With dbt and Duckdb you now have an alternative for using Spark as your processing engine in the following scenarios:

You process small to medium-sized datasets: tenths to hundredths of gigabytes of data.

Your transformations are relatively simple (e.g. clean input data or rename columns,…).

Dbt with Duckdb is faster than Spark

The last aspect that I wanted to investigate, is whether it is cheaper to use DBT with Duckdb compared to Spark for performing data transformations on medium-sized datasets. In order to compare both, I used the TPC-DS benchmark, which is an industry-standard for comparing database performance.

Test setup

For generating the data and running the performance benchmarks for Spark, I used the approach I described in detail in my blog post discussing Spark performance improvements. TL;DR I use the Databricks toolkit and their testing framework and run Spark 3.2.1 on Kubernetes using Conveyor, a product of Data Minded. However, the same results can be achieved by using another way to run Spark on Kubernetes.

I wanted to compare the performance on medium-sized datasets, so I used a scale factor of 100 to generate the TPC-DS input data. This results in about 100 Gb as input data.

For running the dbt benchmarks, I used dbt 1.4.0 and Duckdb 0.7.1 benchmarks. I needed to rewrite the TPC-DS queries provided by Duckdb in order to make them work with dbt and use parquet files on S3 as input data. The resulting queries can be found in this git repo.

I use the same m6.2xlarge instances from AWS for all my benchmarks.
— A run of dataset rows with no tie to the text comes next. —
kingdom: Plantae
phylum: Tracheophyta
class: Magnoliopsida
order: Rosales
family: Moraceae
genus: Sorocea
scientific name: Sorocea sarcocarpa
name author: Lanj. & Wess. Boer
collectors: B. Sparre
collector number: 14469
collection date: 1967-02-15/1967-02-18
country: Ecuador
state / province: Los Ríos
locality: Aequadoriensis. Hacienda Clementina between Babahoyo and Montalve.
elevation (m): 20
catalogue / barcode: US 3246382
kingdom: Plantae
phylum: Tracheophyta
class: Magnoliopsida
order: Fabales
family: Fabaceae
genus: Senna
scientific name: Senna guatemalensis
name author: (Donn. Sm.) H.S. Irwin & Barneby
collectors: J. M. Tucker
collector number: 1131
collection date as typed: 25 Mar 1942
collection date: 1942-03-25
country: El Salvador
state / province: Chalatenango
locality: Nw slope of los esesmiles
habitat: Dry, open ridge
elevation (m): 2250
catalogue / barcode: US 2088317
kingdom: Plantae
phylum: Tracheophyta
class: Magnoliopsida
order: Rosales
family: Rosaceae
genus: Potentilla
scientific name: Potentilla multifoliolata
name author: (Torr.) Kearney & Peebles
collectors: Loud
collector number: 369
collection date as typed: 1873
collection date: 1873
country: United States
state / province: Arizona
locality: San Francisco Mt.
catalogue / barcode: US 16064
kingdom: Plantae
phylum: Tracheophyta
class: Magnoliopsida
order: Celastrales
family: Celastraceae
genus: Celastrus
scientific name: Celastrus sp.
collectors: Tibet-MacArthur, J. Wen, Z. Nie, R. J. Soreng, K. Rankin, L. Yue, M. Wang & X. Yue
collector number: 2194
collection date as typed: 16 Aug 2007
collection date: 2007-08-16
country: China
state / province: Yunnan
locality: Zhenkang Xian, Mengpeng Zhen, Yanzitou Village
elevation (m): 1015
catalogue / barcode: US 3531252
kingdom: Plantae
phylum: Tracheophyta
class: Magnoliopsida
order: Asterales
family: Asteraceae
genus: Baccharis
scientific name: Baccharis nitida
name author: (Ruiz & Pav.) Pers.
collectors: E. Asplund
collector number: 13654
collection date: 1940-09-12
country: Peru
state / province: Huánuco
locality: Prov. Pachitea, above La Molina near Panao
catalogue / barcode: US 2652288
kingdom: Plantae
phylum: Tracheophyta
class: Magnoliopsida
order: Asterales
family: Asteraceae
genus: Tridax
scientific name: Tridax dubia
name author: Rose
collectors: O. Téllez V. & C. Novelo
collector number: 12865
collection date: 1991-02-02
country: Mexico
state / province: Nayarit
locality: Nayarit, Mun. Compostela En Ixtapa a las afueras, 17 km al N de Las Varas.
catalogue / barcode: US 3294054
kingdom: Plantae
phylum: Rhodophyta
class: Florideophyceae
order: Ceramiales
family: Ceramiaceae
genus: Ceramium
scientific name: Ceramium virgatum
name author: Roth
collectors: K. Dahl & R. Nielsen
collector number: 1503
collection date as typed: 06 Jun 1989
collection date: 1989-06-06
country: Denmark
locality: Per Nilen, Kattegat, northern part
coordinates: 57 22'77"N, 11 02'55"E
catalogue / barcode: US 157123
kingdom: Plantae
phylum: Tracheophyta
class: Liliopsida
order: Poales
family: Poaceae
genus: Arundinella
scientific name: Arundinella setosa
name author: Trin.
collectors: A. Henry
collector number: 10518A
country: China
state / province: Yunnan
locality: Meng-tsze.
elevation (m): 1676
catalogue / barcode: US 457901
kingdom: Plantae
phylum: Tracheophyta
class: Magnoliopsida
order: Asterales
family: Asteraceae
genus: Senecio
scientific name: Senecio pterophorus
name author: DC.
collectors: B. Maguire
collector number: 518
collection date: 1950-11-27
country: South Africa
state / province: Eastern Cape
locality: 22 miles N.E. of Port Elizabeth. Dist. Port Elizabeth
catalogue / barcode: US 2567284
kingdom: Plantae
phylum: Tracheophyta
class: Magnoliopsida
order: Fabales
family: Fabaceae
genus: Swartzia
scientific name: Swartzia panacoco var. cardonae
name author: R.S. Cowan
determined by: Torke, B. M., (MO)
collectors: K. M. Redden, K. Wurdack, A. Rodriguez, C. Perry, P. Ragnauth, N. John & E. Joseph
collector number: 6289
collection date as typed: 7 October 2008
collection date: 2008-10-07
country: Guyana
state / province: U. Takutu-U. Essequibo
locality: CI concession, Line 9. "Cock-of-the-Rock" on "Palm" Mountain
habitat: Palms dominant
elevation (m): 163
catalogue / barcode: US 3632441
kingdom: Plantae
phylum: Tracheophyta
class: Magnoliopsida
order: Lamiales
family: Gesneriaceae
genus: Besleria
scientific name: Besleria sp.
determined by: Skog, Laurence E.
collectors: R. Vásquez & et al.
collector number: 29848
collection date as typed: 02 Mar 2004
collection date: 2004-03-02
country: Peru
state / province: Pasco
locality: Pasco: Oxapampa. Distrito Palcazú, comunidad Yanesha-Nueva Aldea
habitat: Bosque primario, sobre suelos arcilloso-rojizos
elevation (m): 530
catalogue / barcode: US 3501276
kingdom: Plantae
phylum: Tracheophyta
These instances have 8 vcpu and 32 Gb of RAM. Additionally, I attached 100Gb of disk storage which Duckdb uses to write its internal database files and Spark uses to store shuffle data.

Results

In the results, I compare the Dbt + Duckdb performance with 3 different Spark setups:

Spark local: this setup runs Spark on a single node and thus has no separate executors.

Spark with 1 or 2 executors: here we run a Spark driver process and 1 or 2 executors to process the actual data.

I show the query duration (*) for only a few queries in the TPC-DS benchmark. I chose queries 40, 70, 81, 81, and 64 because they have very distinct query patterns; more details about this can be found in The Making of TPC-DS.

2 things stand out based on the results:

Adding more machines to Spark leads to faster results. This is expected because the computations can now be distributed over multiple instances.

Duckdb is faster for all queries except for query 64 (**). This can be explained by the fact that Spark shines when you need to process data that is much larger than the memory of 1 machine. This is why running Spark on a single node or with just 1 executor is not very efficient. Duckdb on the other hand is optimized for processing data on a single node.

(*) I do not take into account the time it takes to spin up Kubernetes pods/nodes and instead, only look at the time it takes to execute the query. Running a Spark pipeline end-to-end with 2 executors will probably have even worse performance compared to dbt as we need to create multiple pods (Submitter pod, driver pod, 1–2 executor pods).

(**) Query 64 is the heaviest query in the benchmark as it joins 2 of the largest fact tables together. Even though Duckdb flushes data to disk when it cannot allocate any more memory, I could not successfully execute the query due to being out of memory. The same thing happened when trying with larger instances. I will need to investigate in more detail why this is the case.

Conclusion

In this blog post, I started with the advantages that dbt offers over Spark, such as a larger SQL-savvy audience and simpler execution. These benefits, combined with the fact that most companies don’t handle big data, raise questions about whether Spark is the best tool for them.

As an alternative, I showed that dbt in combination with Duckdb is great when your datasets are not too big, and your workloads are SQL compatible.

Finally, I proved the value of dbt and Duckdb by running the TPC-DS benchmark. The results show that dbt with DuckDB outperforms Spark on all queries except one.